The article continues:

"Ministers are planning a massive increase in the number of criminal records checks carried out on members of the public. The number of checks processed annually by CRB has risen from 1.5 million in 2002-04 to almost three million over the past year.

Under future plans, more than 11 million adults - one in four of the adult population in England - will have to be vetted and registered on the authority's database."

Has the UK fallen asleep, nodded off or gone to meet the choir invisible? The Home Office estimate that a quarter of the male population have a criminal record of one kind or another. That figure was for 2001 and goodness knows how many there are now with all the legislation that has been passed and the erosion of justice we have seen. Certainly more, and certainly for less.

The checks reveal all, not just convictions, but suspicions and so called soft intelligence that are gathered by the police, social workers et al. This culture of suspicion has reached epidemic proportions and needs to be stopped. Paranoia and policy do not good bedfellows make and I suspect that a lot of people will simply refuse to work with children or the vulnerable.

The Telegraphs article reveals a horrifying situation in the family courts that must be addressed. The secrecy is strangling justice. Many cases have highlighted to me the failings in this division of our justice system, unfortunately they are all anecdotal and supplied by the likes of PAFAA and FASO who struggle valiantly against the over zealousness of some police and social services employees.

The convergence is in the common thread of suspicion and myth that allies the overprotective nature of the child abuse industry and the family courts.

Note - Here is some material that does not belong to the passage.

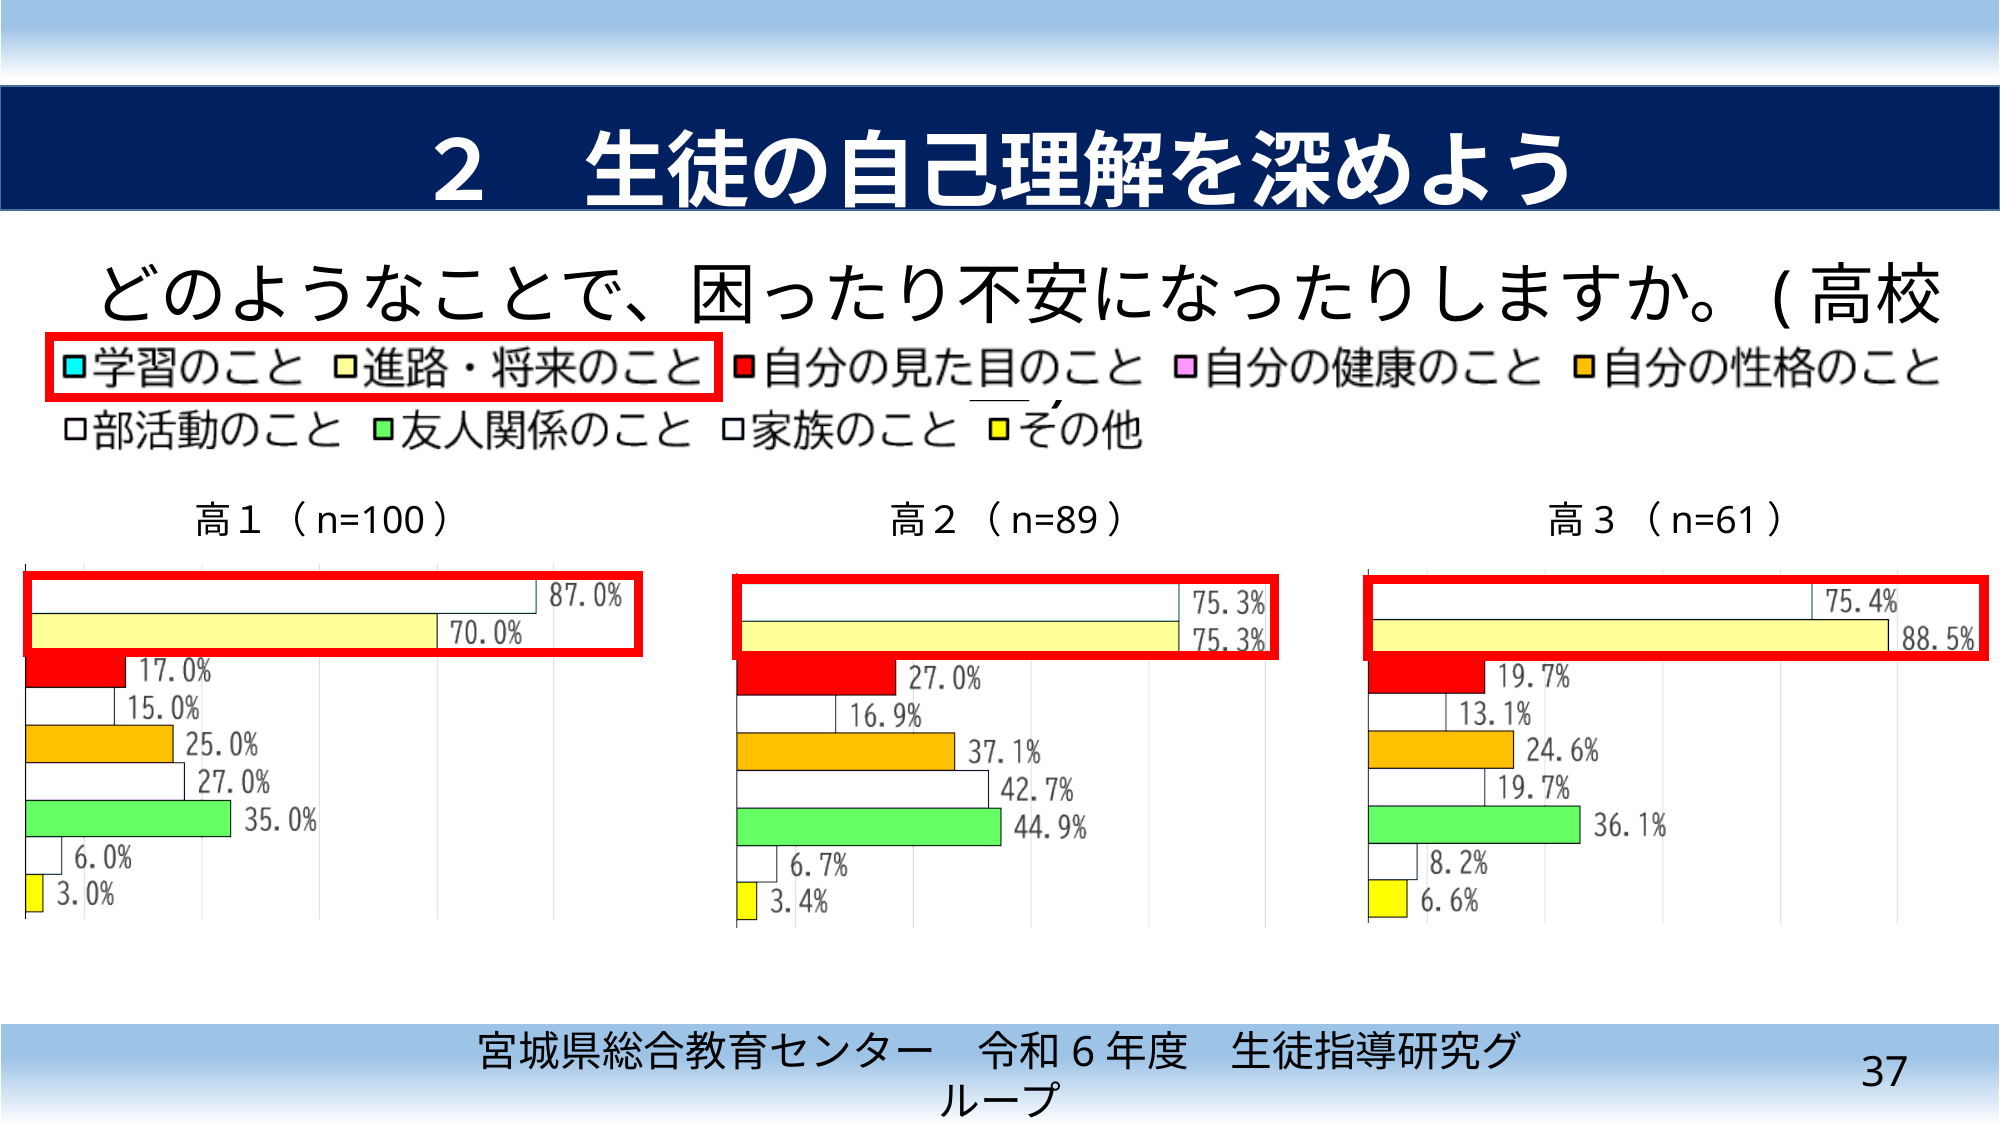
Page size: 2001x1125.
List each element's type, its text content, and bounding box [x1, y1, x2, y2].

As

Bill Bache, the indefatigable solicitor who acted for Sally Clark, explained it to me this way. “Court proceedings are initiated within a day or two. The local authority knows the ropes. Most parents, including the brightest and most articulate, are often too distressed and shocked to think straight. They may well turn up unrepresented. The local authority makes its case, often in lurid terms, stressing that the children are in acute danger and they are requesting an immediate interim care order. There is no time sensibly to evaluate the evidence, therefore, no doubt wishing to be safe rather than sorry, the court grants the order. Suddenly the children are gone.”

Here we have the classic storytelling scenario, make it lurid, dirty and damn the outcome for those involved. When it comes to the perceived safety of children it is again and again seen to be the cause of devastation and miscarriages of justice. For this to occur in secret is a double damnation for the innocent caught in the claws of the child protection industry.

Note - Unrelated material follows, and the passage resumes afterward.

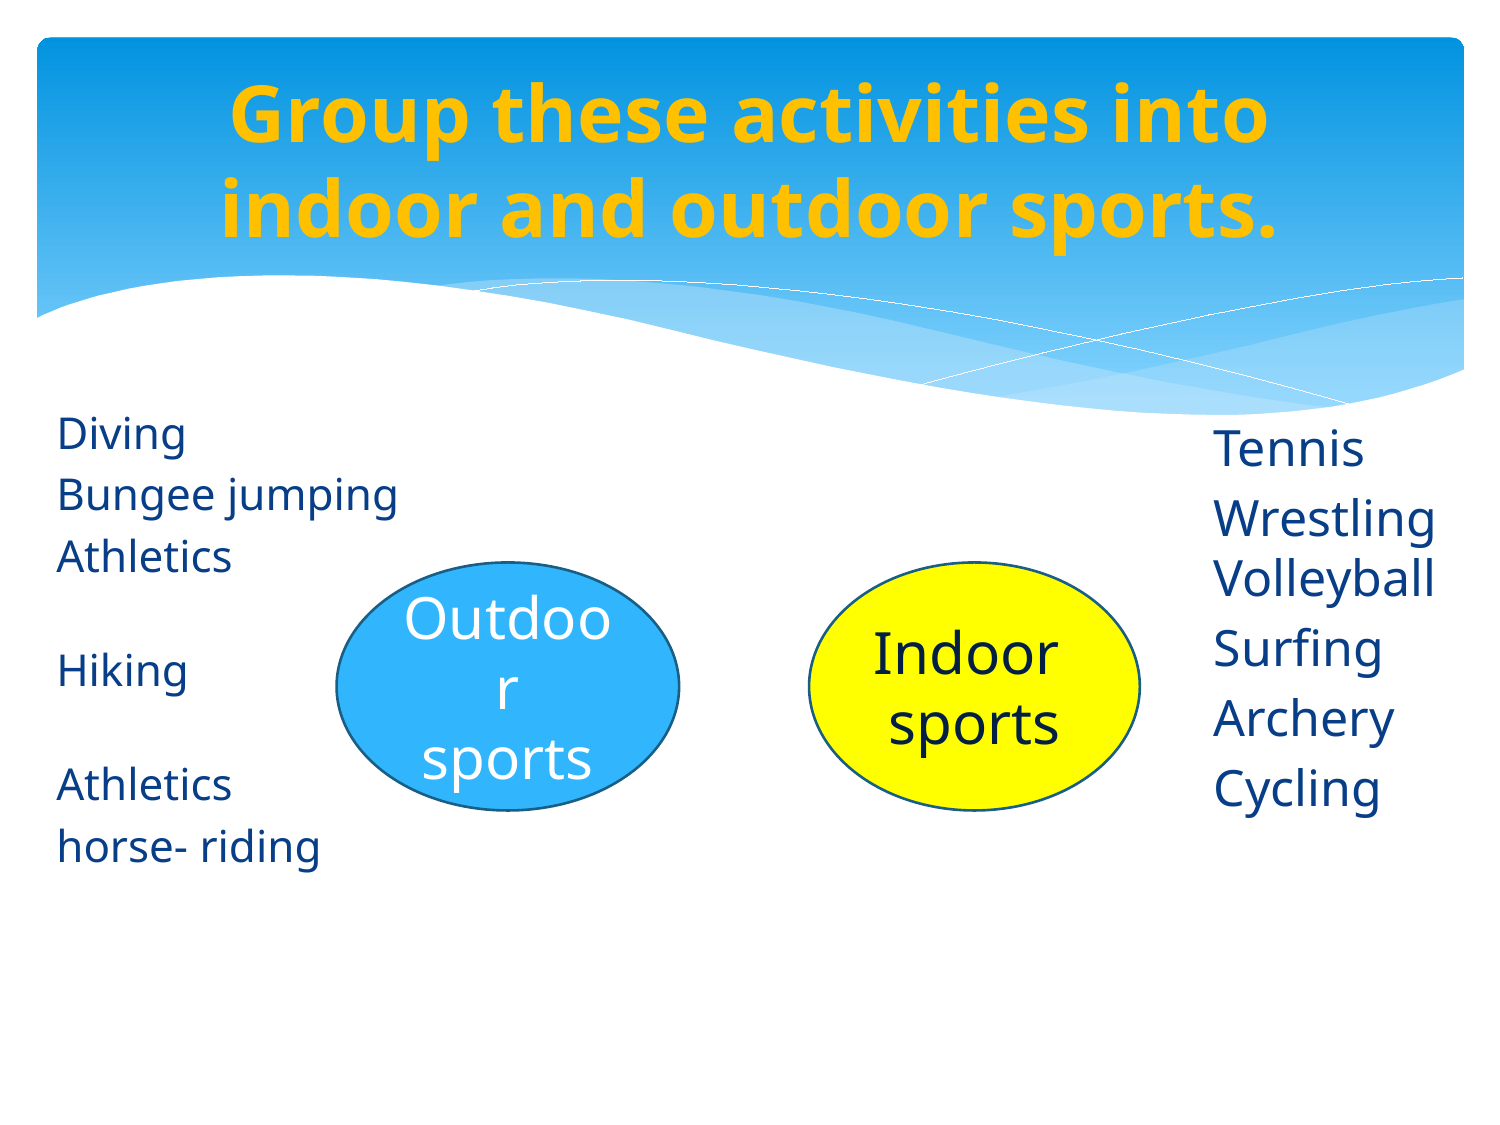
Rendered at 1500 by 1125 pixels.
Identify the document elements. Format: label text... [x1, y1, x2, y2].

The slightest touch, inappropriate look or utterance could well have you branded as a danger to children and that suspicion could well grow to be so much more. As we have seen in the criminal courts the paranoia we have in regards to children and the vulnerable has led to miscarriages of justice through the undermining of rules of law that have stood us in good stead for years.

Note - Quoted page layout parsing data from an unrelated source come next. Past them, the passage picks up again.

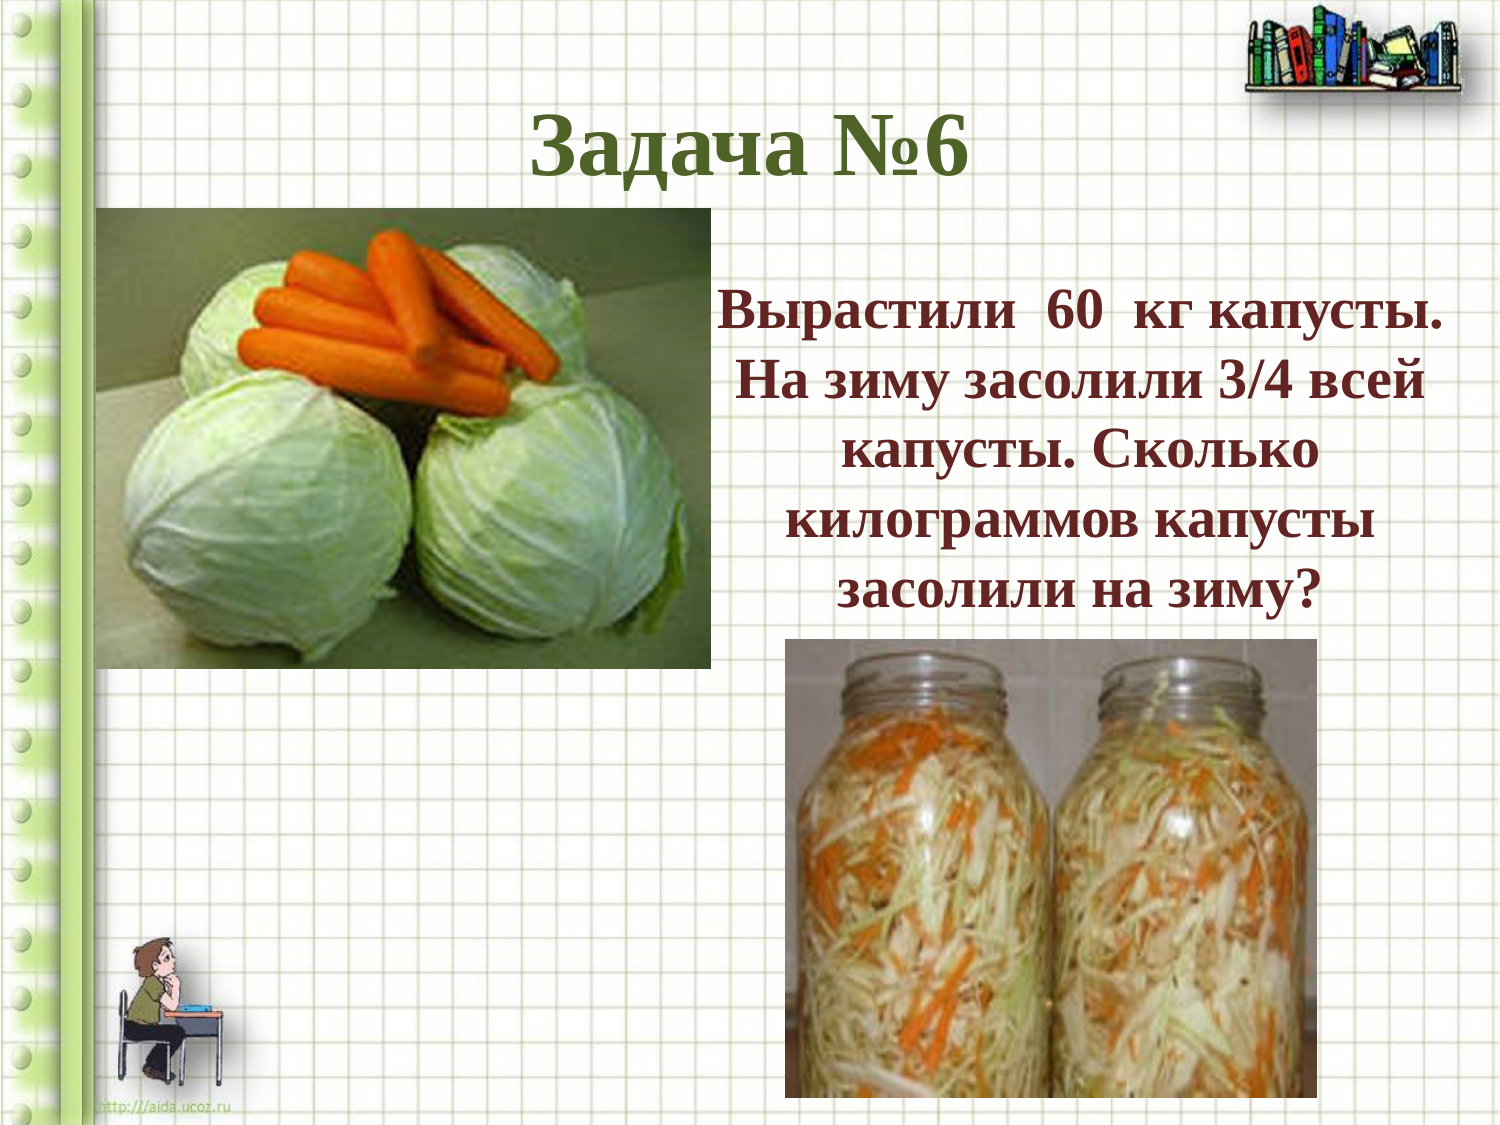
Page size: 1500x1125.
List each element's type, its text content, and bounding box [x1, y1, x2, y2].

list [96, 207, 711, 670]
picture [0, 0, 1500, 1125]
title Задача №6 [75, 45, 1425, 233]
list Вырастили 60 кг капусты. На зиму засолили 3/4 всей капусты. Сколько килограммов капусты засолили на зиму? [679, 262, 1483, 1005]
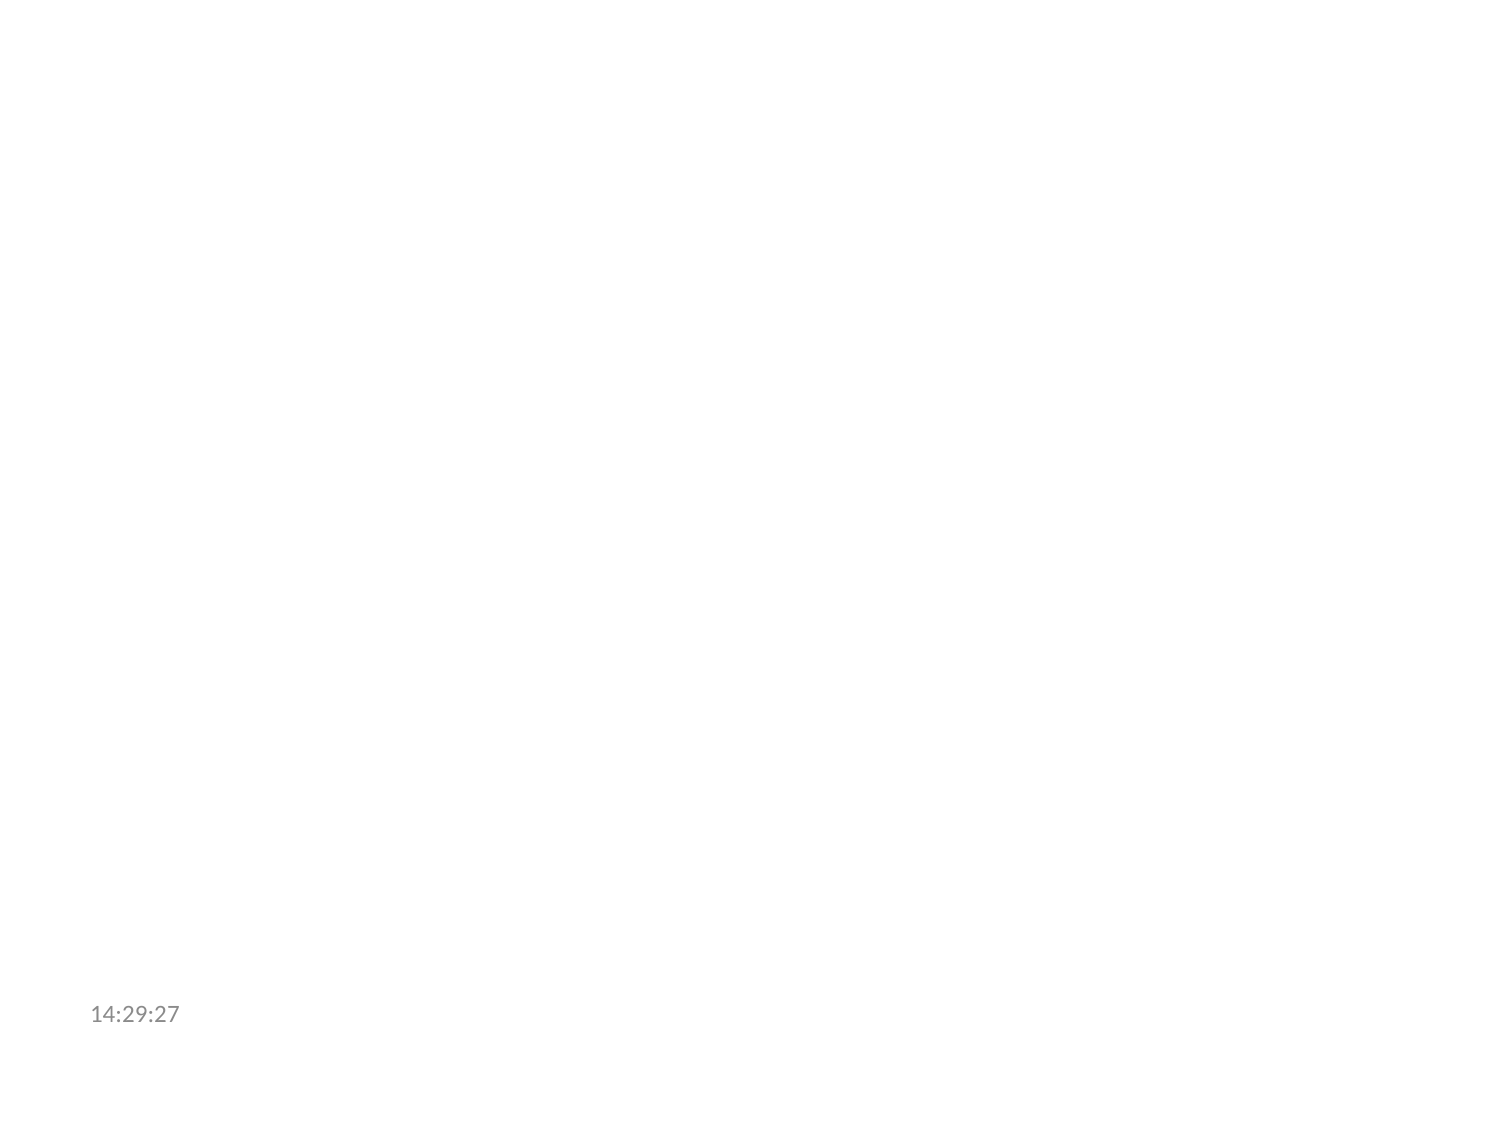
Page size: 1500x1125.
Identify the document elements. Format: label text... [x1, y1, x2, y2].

text_box 15:35:09 [75, 982, 425, 1043]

This appears to be happening in the family courts also, but when the government, the NSPCC and other players in this industry fail to recognise, even with the cases in the public spotlight for all to see, that a witch hunt is occurring, it will take years to change anything. In the family courts that change may never occur at all.

So a suspicion that you are unsuitable as an individual to work with the young/vulnerable, can see you arrested, detained and charged on the word of one person. Or as a parent/carer in general that suspicion will drag you into the Kafkaesque nightmare that the family courts are detailed to be.

That suspicion could be raised by anyone, anonymously if needs be, and for a variety of reasons from malice to an error in judgement of what was seen or believed to have been seen. Once tainted, never cleaned. Any CRB that follows will when requested exhibit this suspicion, and you are probably totally innocent.

So what exactly is my beef? Well, first off this idea of vulnerable people is simply too wide in its definition. According to the Law Commission:

The Law Commission have suggested a broad definition of a vulnerable person, as someone of 16 years or over who:
is or may be in need of community care services by reason of mental or other disability, age or illness; and
who is or may be unable to take care of him or herself, or unable to protect him or herself against significant harm or exploitation.
It is the last bit that does it, a charter for interference by any do gooder with a fanatical need to justify their own existence through aiding others.

Secondly the definition of a child is as follows

The Children Act 1989 states the legal definition of a child is ‘a person under the age of 18’. ‘Young person’ is not a legal term, for the purposes of the policy and procedures, a young person is someone who might not perceive themselves as a child, but who is still in the age range of the legal definition, and therefore fall within the term ‘child’.

Which is utter tosh of course. people over 16 are not by any stretch of the imagination children. They may behave childishly but that is a different matter. Requiring anyone who works with 16-18 year olds to be criminally record checked is a waste of time. Currently teachers, lecturers and others are criminalised for having sex with people in this age group whilst the rest of the population is not. So much for equal application of the rule of law.

We should call for an immediate change in the law so that people over 16 are no longer categorised as children, but adults. Then we can forget having to check anyone who comes into contact with them and save lots of cash all round. Now we can remove the passage from the vulnerable adults statement above. So far so good, or is it?

Next we must exclude irrelevant offences from the checks and only allow convictions to be reported. Not arrests, acquittals, successfully appealed cases and certainly not soft intelligence or mere accusations. In fact, lets make a criminal record part of an individuals right to a private life, so that they never have to disclose it unless the conviction has a direct correlation with the activity they are undertaking. You wouldn't be able to conceal a fraud conviction if applying to work in a bank for example.

That would allow focus on those who wish to make a life for themselves after conviction and would help ensure limiting re-offending by opening up possibilities for employment or learning.

Then we will have a purge of the records so that only verdicts of guilty remain on file in regards to CRB activities. I have no problem with the police keeping information, they obviously have to, they just cannot tell anyone about it.

We need to open up the family courts, and that's easy enough to do, the press can report the case detail without using names and perhaps with a little thought that is how all cases should be reported until conviction. Stop feeding prurient interests I say. Where required a judge could order the case an open one, protecting not only the public interest but those of the defendant.

Next, a full and frank investigation into the working of the NSPCC and other child advocate organisations who seem to be totally out of control and living in a world that is populated by Demons.

Finally, I look to you dear reader, it is time to say no to the nannying ninnies of the child protection industry, I do, have joined the Manifesto Clubs Campaign against vetting and would urge you to do the same.

Say no, next time you are asked to get a CRB when you are not directly involved with under 16's or vulnerable people for a significant amount of time.

Encourage other to say no, lets spread the word. You never know, we may be able to turn back the clock to times when we trusted each other, nurtured those in need instead of stifling them in cotton wool and actively encouraging suspicion and distrust.

We leave a legacy of fractured intergenerational relationships to our children and grandchildren if we do not, and avoiding that should be our goal.